女性の活用と登用についての本文を、「わが国では女性が出産・育児期」から「の切実な声が響くゆえんです。」まで、「訓練」を「研修」に置き換えて書き出す。

**本文:**
------------------------------------------------

一般財団法人 承認マネジメント協会 理事長
正田佐与


第3章 女性の活用と登用は「上司の眼差し」次第


 先にカナダで行われたサッカー女子W杯では、「なでしこジャパン」は準優勝でしたが、引き続き「日本女性の能力は世界トップレベル」であることを例証してくれました。しかしビジネスの世界では、わが国の女性の活用と登用は依然、先進諸国の中で大きく後れをとっています。
 こうしたなか、求められているのが環境要因としての「上司の承認」の効用です。


「承認」が女性活用にどう関わるのですか?

 女性の活躍は、出産や育児などのライフイベントに左右されやすく、そのため制度や施設などの整備が不可欠です。しかし、それらはハード面の課題なので分かりやすいのですが、上司の「承認」の有無は、ソフト面の見えにくい課題といえます。
 それはさまざまなハード面の整備を行った後にも厳然と横たわる根強い課題であり、実は根源的なものなのです。とりわけ管理職の意識の部分は変わりにくいことから、最近は「粘土層管理職」という呼び方もなされるようになってきています。
 わが国では女性が出産・育児期に退職する「M字カーブ」が顕著なことはよく知られています。しかし、出産・育児が本当に女性の退職の直接的な原因なのでしょうか。
 意外なことに現実には、日本の高学歴女性では家庭責任などのライフイベントよりも、仕事の不満や行き詰まり感が退職原因の大半を占めています。詳しくいうと、「女性が休職や退職をする確率が高いため、投資する対象とみなされず訓練を受け成長する機会が少ない」ことが、退職原因なのです。これを「不安の自己成就」といいます。
 訓練を受けない⇒認められていないと感じる⇒退職する⇒ますます訓練コストを絞るという負のループが存在しています。
 「訓練」とは重要性のある部署に配属するか否かも関わりますし、管理職からの日常の仕事の振り方にも「訓練」の要素があります。多くの男性管理職は「やはり女性より男性のほうがちょっとした仕事を頼みやすい」と本音を漏らします。
 「訓練を受けない」ことはまt、いざ社内にいる女性社員を管理職に登用する段に至っても、十分な能力や経験を積んでいないという形で壁になってきます。
 「認められたい」。マスメディアなどで女性活躍推進についてインタビューを受ける働く女性たちの切実な声が響くゆえんです。

「承認」がないと、どんな弊害が生まれますか?


 例えば中小企業で女性を活かしきれていないケース。優秀な男性はどうしても大企業が先にさらってしまうため、中小企業のある管理職は「われわれ中小は『優秀な女性社員と普通の男性社員』の組み合わせなんですよ」と自嘲気味に言います。ところがそうした現実をよそに、地方の多くの中小企業では依然、男性と女性との間に序列を付ける人事配置が行われています。能力の追いつかない男性上司の下で女性部下が実質的な管理職の職務を担い、現場に不満が渦巻いているというケースが往々にして見られます。

------------------------------------------------

**記録:**
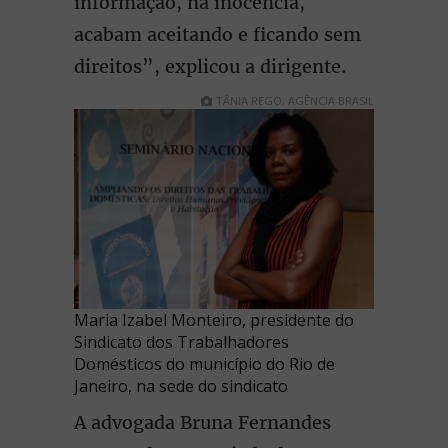
informação, na inocência,
acabam aceitando e ficando sem
direitos”, explicou a dirigente.
TÂNIA REGO, AGÊNCIA BRASIL
Maria Izabel Monteiro, presidente do
Sindicato dos Trabalhadores
Domésticos do município do Rio de
Janeiro, na sede do sindicato
A advogada Bruna Fernandes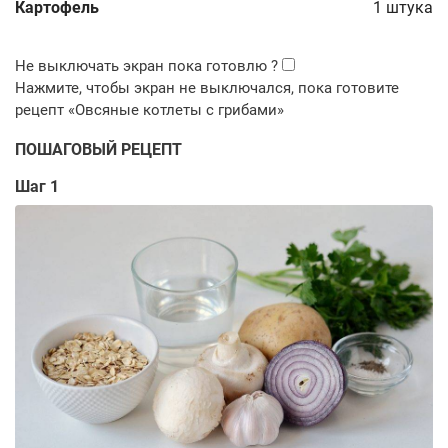
Картофель
1
штука
ПОШАГОВЫЙ РЕЦЕПТ
Шаг 1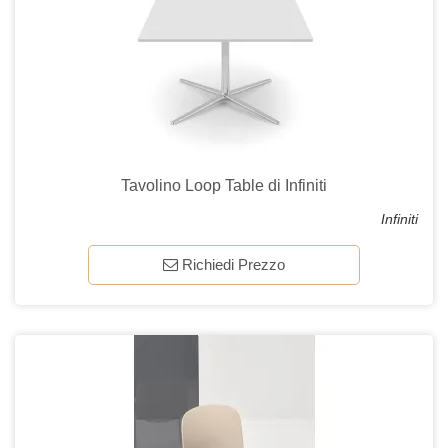
Tavolino Loop Table di Infiniti
Infiniti
Richiedi Prezzo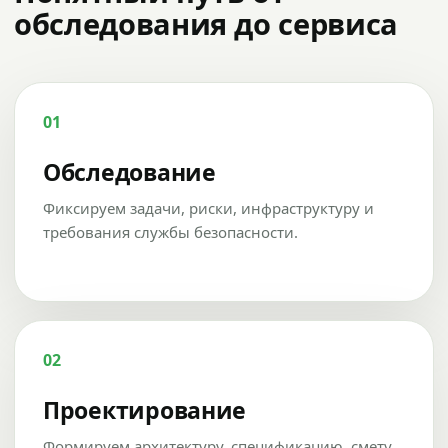
обследования до сервиса
01
Обследование
Фиксируем задачи, риски, инфраструктуру и
требования службы безопасности.
02
Проектирование
Формируем архитектуру, спецификацию, смету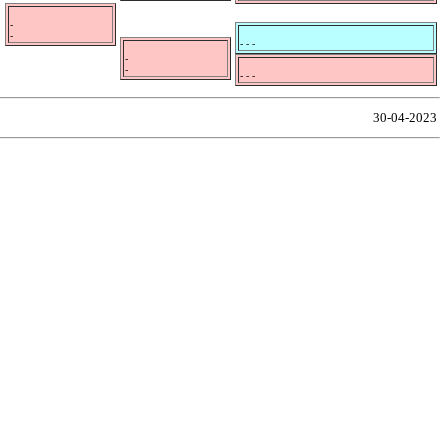
-
-
- - -
-
-
- - -
30-04-2023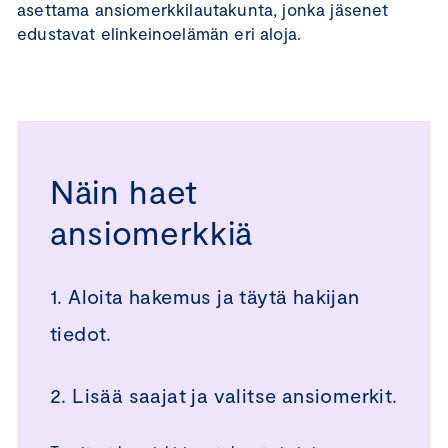
asettama ansiomerkkilautakunta, jonka jäsenet
edustavat elinkeinoelämän eri aloja.
Näin haet
ansiomerkkiä
1. Aloita hakemus ja täytä hakijan
tiedot.
2. Lisää saajat ja valitse ansiomerkit.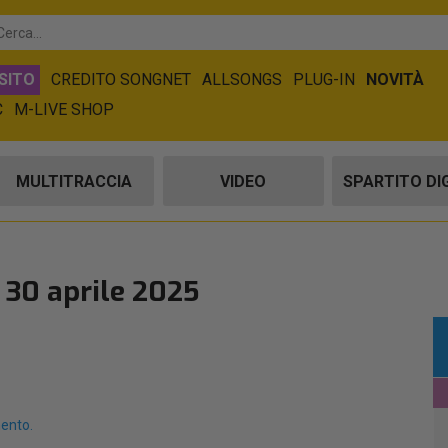
SITO
CREDITO SONGNET
ALLSONGS
PLUG-IN
NOVITÀ
C
M-LIVE SHOP
MULTITRACCIA
VIDEO
SPARTITO DI
 30 aprile 2025
mento.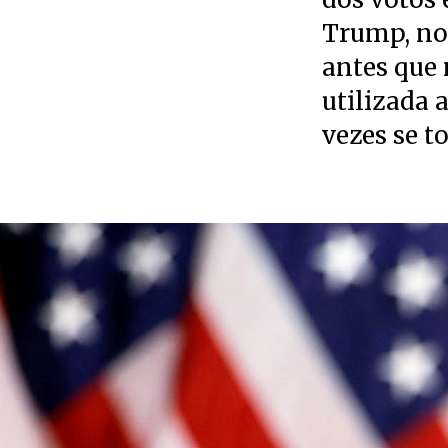
Trump, no 
antes que 
utilizada 
vezes se t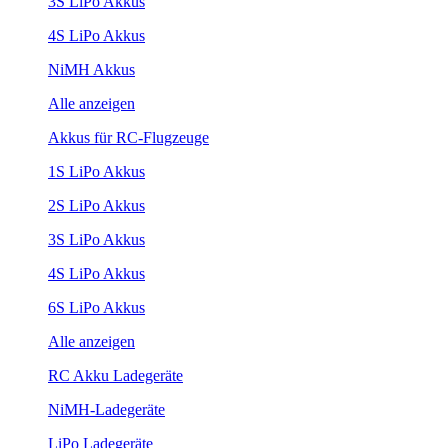
3S LiPo Akkus
4S LiPo Akkus
NiMH Akkus
Alle anzeigen
Akkus für RC-Flugzeuge
1S LiPo Akkus
2S LiPo Akkus
3S LiPo Akkus
4S LiPo Akkus
6S LiPo Akkus
Alle anzeigen
RC Akku Ladegeräte
NiMH-Ladegeräte
LiPo Ladegeräte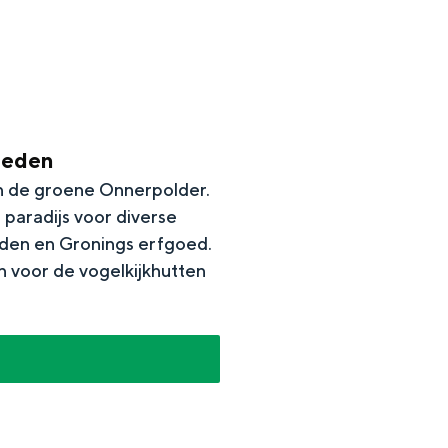
ieden
an de groene Onnerpolder.
paradijs voor diverse
eden en Gronings erfgoed.
n voor de vogelkijkhutten
en
n hofje, de weidsheid van het ommeland en de sporen van een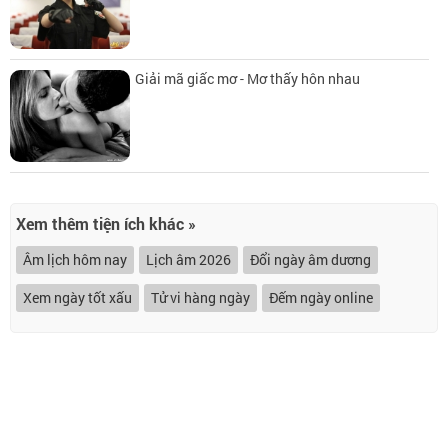
Giải mã giấc mơ - Mơ thấy hôn nhau
Xem thêm tiện ích khác »
Âm lịch hôm nay
Lịch âm 2026
Đổi ngày âm dương
Xem ngày tốt xấu
Tử vi hàng ngày
Đếm ngày online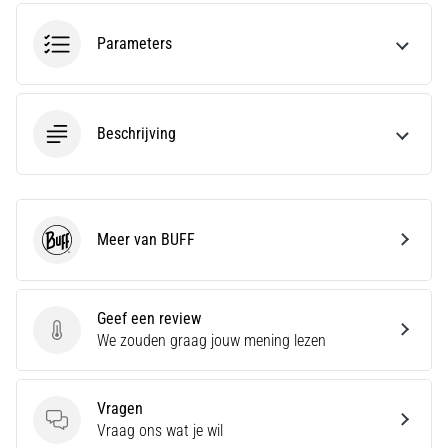
run
snelheid,
Parameters
wendbaarheid
en
richtingsveranderingen.
Hoe
Beschrijving
voer
je
deze
correct
uit,
Meer van BUFF
waar…
BUFF
6. 8. 2026
Geef een review
•
Geef een review
We zouden graag jouw mening lezen
7 min. lezen
Hardlopersknie:
Oorzaken,
Vragen
Behandeling
Vragen
Vraag ons wat je wil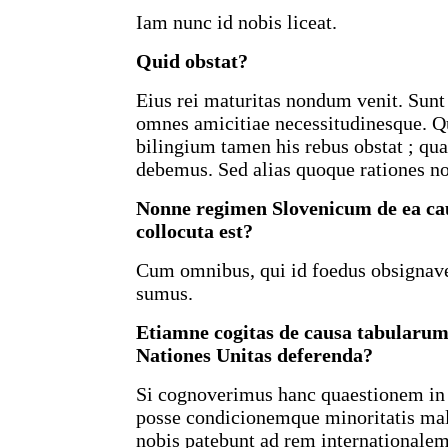
Iam nunc id nobis liceat.
Quid obstat?
Eius rei maturitas nondum venit. Sunt
omnes amicitiae necessitudinesque. Q
bilingium tamen his rebus obstat ; qua
debemus. Sed alias quoque rationes n
Nonne regimen Slovenicum de ea ca
collocuta est?
Cum omnibus, qui id foedus obsignave
sumus.
Etiamne cogitas de causa tabularum
Nationes Unitas deferenda?
Si cognoverimus hanc quaestionem in 
posse condicionemque minoritatis mal
nobis patebunt ad rem internationale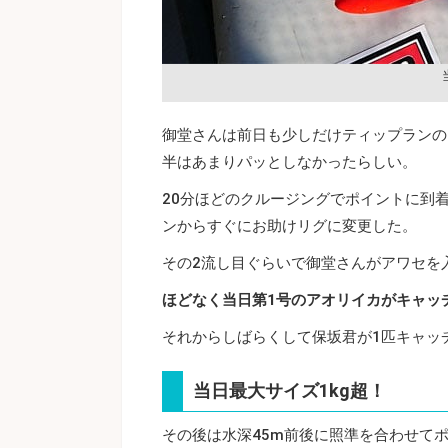
御堂さんは前日も少しだけティップランの
半はあまりパッとしなかったらしい。
20分ほどのクルージングでポイントに到
ンからすぐにお助けリグに変更した。
その2流し目ぐらいで御堂さんがアワセを
ほどなく当日第1
号のアオリイカがキャッチ
それからしばらくして保坂君が1匹キャッ
当日最大サイズ1kg超！
その後は水深45m前後に照準を合わせて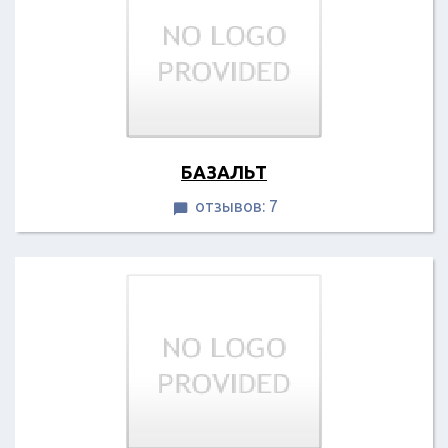
БАЗАЛЬТ
отзывов: 7
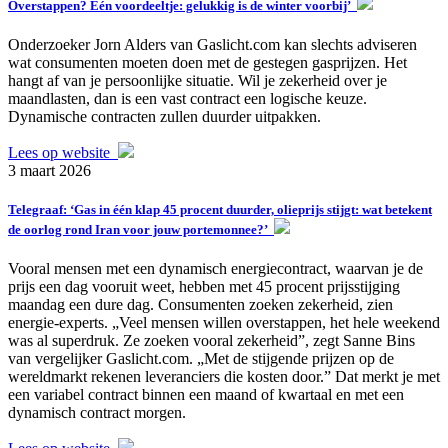
Overstappen? Eén voordeeltje: gelukkig is de winter voorbij’
Onderzoeker Jorn Alders van Gaslicht.com kan slechts adviseren
wat consumenten moeten doen met de gestegen gasprijzen. Het
hangt af van je persoonlijke situatie. Wil je zekerheid over je
maandlasten, dan is een vast contract een logische keuze.
Dynamische contracten zullen duurder uitpakken.
Lees op website
3 maart 2026
Telegraaf: ‘Gas in één klap 45 procent duurder, olieprijs stijgt: wat betekent
de oorlog rond Iran voor jouw portemonnee?’
Vooral mensen met een dynamisch energiecontract, waarvan je de
prijs een dag vooruit weet, hebben met 45 procent prijsstijging
maandag een dure dag. Consumenten zoeken zekerheid, zien
energie-experts. „Veel mensen willen overstappen, het hele weekend
was al superdruk. Ze zoeken vooral zekerheid”, zegt Sanne Bins
van vergelijker Gaslicht.com. „Met de stijgende prijzen op de
wereldmarkt rekenen leveranciers die kosten door.” Dat merkt je met
een variabel contract binnen een maand of kwartaal en met een
dynamisch contract morgen.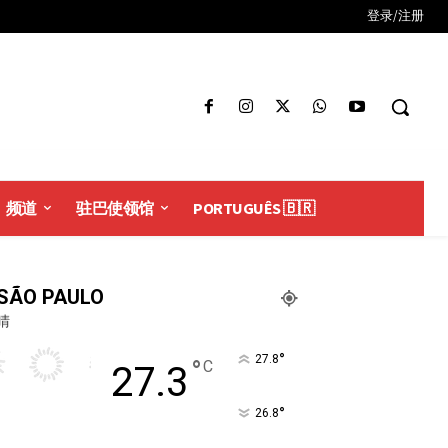
登录/注册
频道
驻巴使领馆
PORTUGUÊS 🇧🇷
SÃO PAULO
晴
°
27.8
°
C
27.3
°
26.8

------------------------------------------------

**記述解答:**
わが国では女性が出産・育児期に退職する「M字カーブ」が顕著なことはよく知られています。しかし、出産・育児が本当に女性の退職の直接的な原因なのでしょうか。
 意外なことに現実には、日本の高学歴女性では家庭責任などのライフイベントよりも、仕事の不満や行き詰まり感が退職原因の大半を占めています。詳しくいうと、「女性が休職や退職をする確率が高いため、投資する対象とみなされず研修を受け成長する機会が少ない」ことが、退職原因なのです。これを「不安の自己成就」といいます。
 研修を受けない⇒認められていないと感じる⇒退職する⇒ますます研修コストを絞るという負のループが存在しています。
 「研修」とは重要性のある部署に配属するか否かも関わりますし、管理職からの日常の仕事の振り方にも「研修」の要素があります。多くの男性管理職は「やはり女性より男性のほうがちょっとした仕事を頼みやすい」と本音を漏らします。
 「研修を受けない」ことはまt、いざ社内にいる女性社員を管理職に登用する段に至っても、十分な能力や経験を積んでいないという形で壁になってきます。
 「認められたい」。マスメディアなどで女性活躍推進についてインタビューを受ける働く女性たちの切実な声が響くゆえんです。